The fact is, though Hill does take race and racism into account when discussing what motivates voters toward right-wing politics, I just don’t think she gives enough credit to how much racism plays a role - in both America and Europe - in grievance politics. How much white Americans (and presumably white Europeans as well) feel their “way of life” is under threat from everyone who is non-white - meaning the majority of the world population - and how they must protect their “heritage” from the many “others” out to diminish and replace them. This feeling of grievance very much transcends economic factors.
Another counter-argument: America is one of the richest countries in the world and the poorest person in America is still, on average, better off than great multitudes of people in parts of Asia, Central Asia, South and Central America. Being poor in America (or anywhere, really) is not a legitimate excuse to align with Nazism or turn against other poor people because they have a different skin color, religion, or heritage.
But mostly when I think about whether being poor and being right-wing politically are a natural fit, I think about Dolly Parton.
Here is a woman who grew up in some of the most impoverished conditions in America - her father being a sharecropper in the mountains of Tennessee.
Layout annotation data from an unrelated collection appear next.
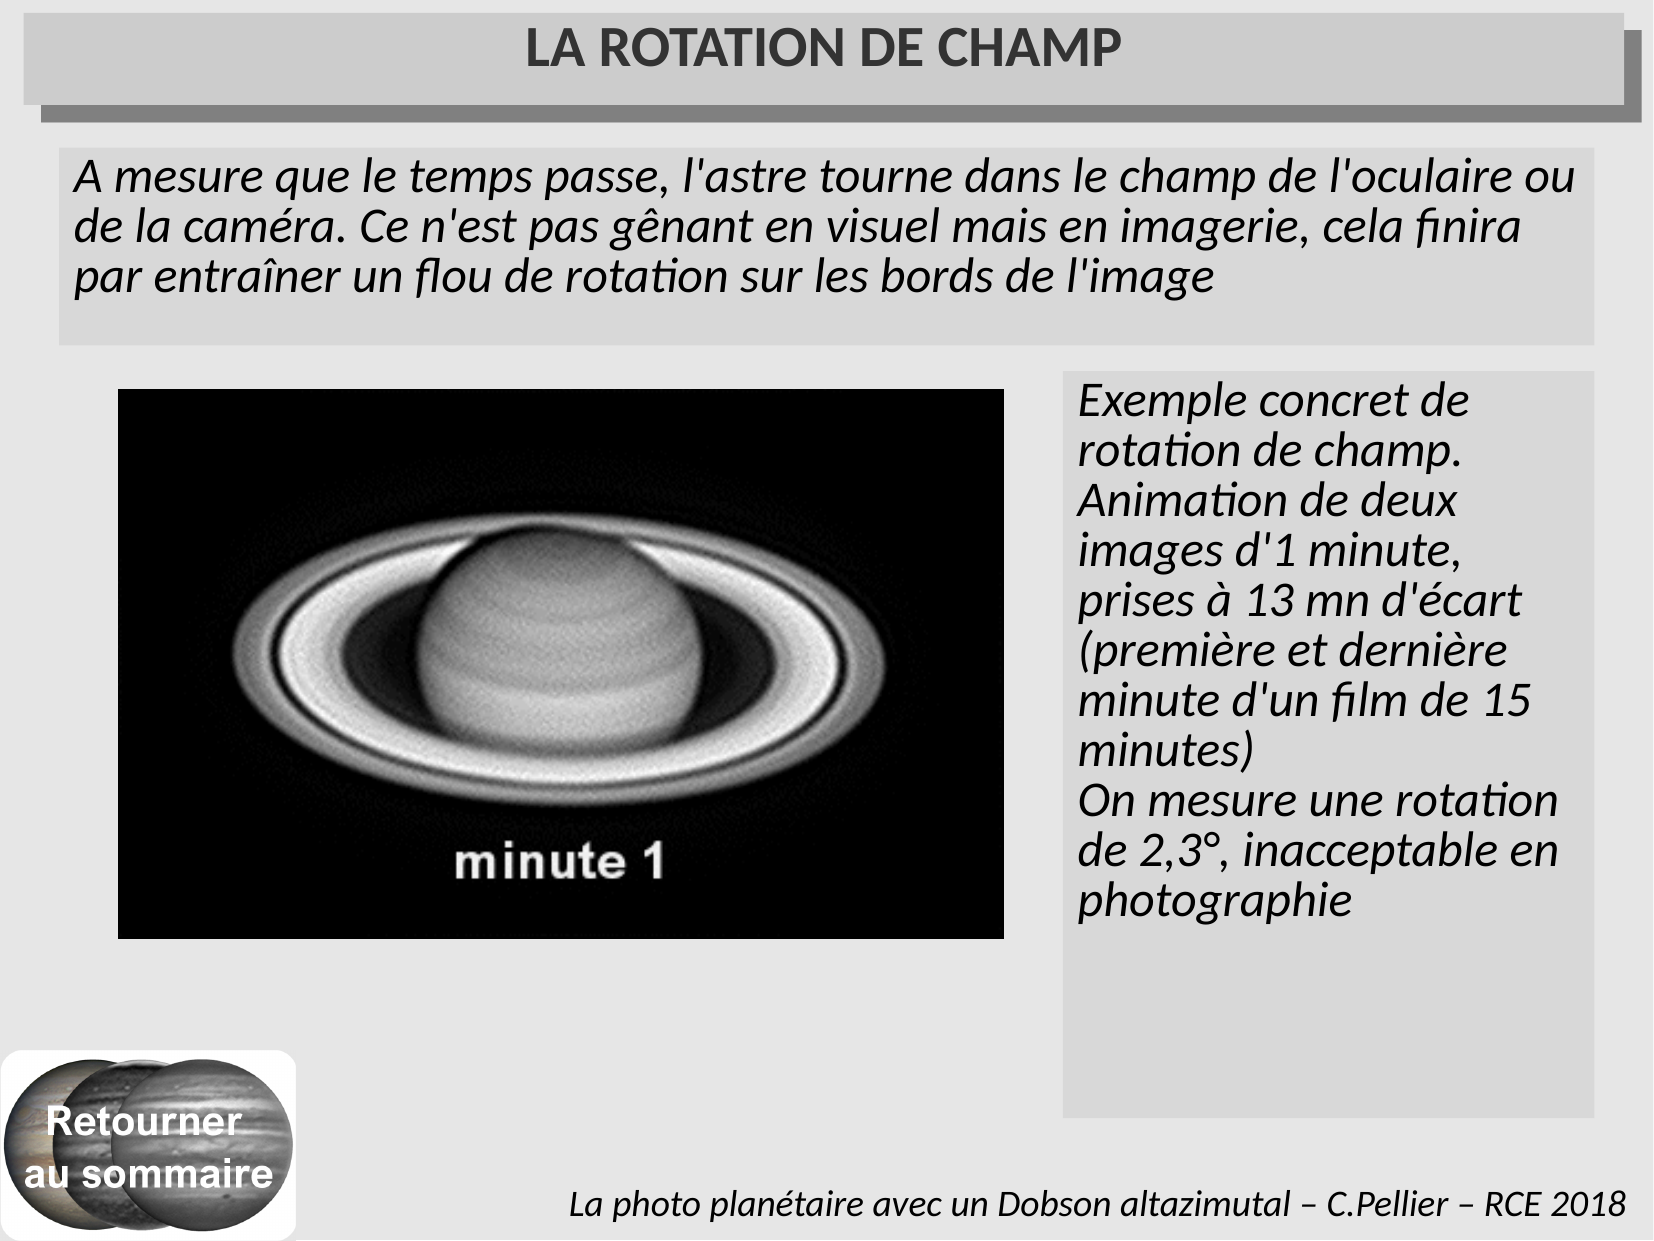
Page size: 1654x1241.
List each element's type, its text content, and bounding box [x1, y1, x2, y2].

picture [0, 1050, 296, 1241]
text_box A mesure que le temps passe, l'astre tourne dans le champ de l'oculaire ou de la caméra. Ce n'est pas gênant en visuel mais en imagerie, cela finira par entraîner un flou de rotation sur les bords de l'image [59, 147, 1595, 346]
text_box La photo planétaire avec un Dobson altazimutal – C.Pellier – RCE 2018 [431, 1181, 1642, 1241]
picture [118, 389, 1004, 939]
text_box Exemple concret de rotation de champ. Animation de deux images d'1 minute, prises à 13 mn d'écart (première et dernière minute d'un film de 15 minutes) On mesure une rotation de 2,3°, inacceptable en photographie [1062, 371, 1595, 1119]
text_box LA ROTATION DE CHAMP [23, 12, 1625, 105]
She was born in a one room cabin, 1 of 12 siblings. A child of the South, and deeply enmeshed in American Country Music she could easily have gone toward the Conservative and right-leaning side of the political spectrum, yet she gave a million dollars to fund the Moderna Covid-19 vaccine and encouraged everyone to get vaccinated. During the 2020 Black Lives Matter protests she stated in a Billboard interview: “Of course Black lives matter. Do we think our little white asses are the only ones that matter? No!” She also was amenable to changing the name of one of her shows at Dollywood - then called Dixie Stampede” - when she discovered some found it hurtful.
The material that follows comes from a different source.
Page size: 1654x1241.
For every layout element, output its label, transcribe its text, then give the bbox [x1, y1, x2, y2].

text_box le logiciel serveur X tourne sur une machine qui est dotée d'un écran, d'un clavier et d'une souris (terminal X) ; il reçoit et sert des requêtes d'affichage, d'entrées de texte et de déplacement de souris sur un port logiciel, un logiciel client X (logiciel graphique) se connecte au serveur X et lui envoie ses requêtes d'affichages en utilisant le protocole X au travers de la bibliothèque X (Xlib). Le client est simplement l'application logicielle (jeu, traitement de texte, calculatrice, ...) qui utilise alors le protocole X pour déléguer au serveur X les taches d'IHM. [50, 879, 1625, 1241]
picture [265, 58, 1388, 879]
“When they said ‘Dixie’ was an offensive word, I thought, “Well, I don’t want to offend anybody. This is a business. We’ll just call it The Stampede,’ “ she said. “As soon as you realize that [something] is a problem, you should fix it. Don’t be a dumbass. That’s where my heart is.”
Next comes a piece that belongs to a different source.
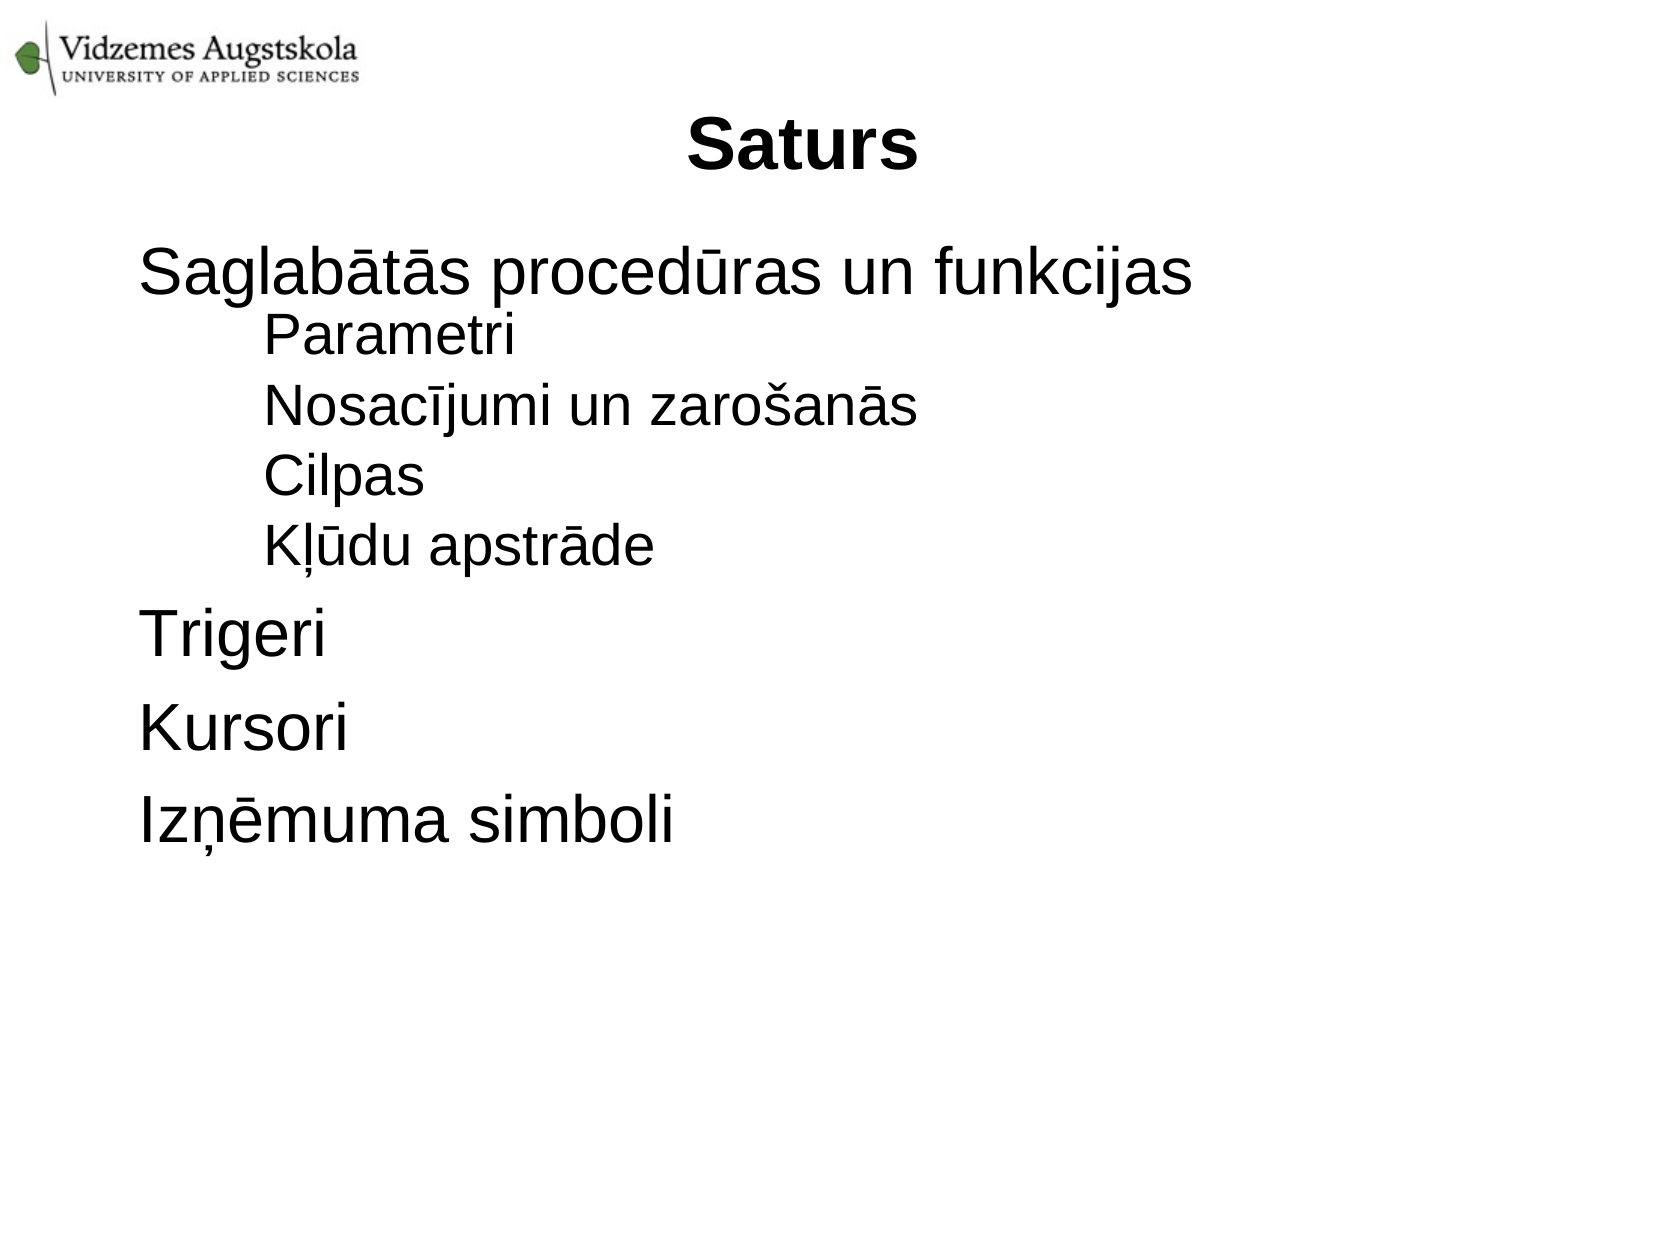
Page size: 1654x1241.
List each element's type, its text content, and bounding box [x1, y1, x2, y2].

list Saglabātās procedūras un funkcijas Parametri Nosacījumi un zarošanās Cilpas Kļūdu apstrāde Trigeri Kursori Izņēmuma simboli [82, 236, 1569, 1107]
picture [5, 2, 368, 113]
title Saturs [94, 96, 1512, 195]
[Compare this to the years and even decades it took to get the name of the highly offensive Washington D.C. football team changed.]
Dolly Parton, Johnny Cash, Kris Kristoffrerson, Redneck Revolt - and Fiona Hill herself - all show that being poor - and even being poor and white - and falling into far-right conservative politics do not necessarily go hand in hand. There is no doubt that the “forgotten people” in “forgotten places” have legitimate grievances, and yes, their country has failed them, but far-right authoritarian politics is not the answer, nor is it the default. A person’s economic problems are often a result of circumstance - forces outside of one’s control. Turning to the far-right or nazism as a solution to economic hardship is a CHOICE and it is a morally and politically corrupt one.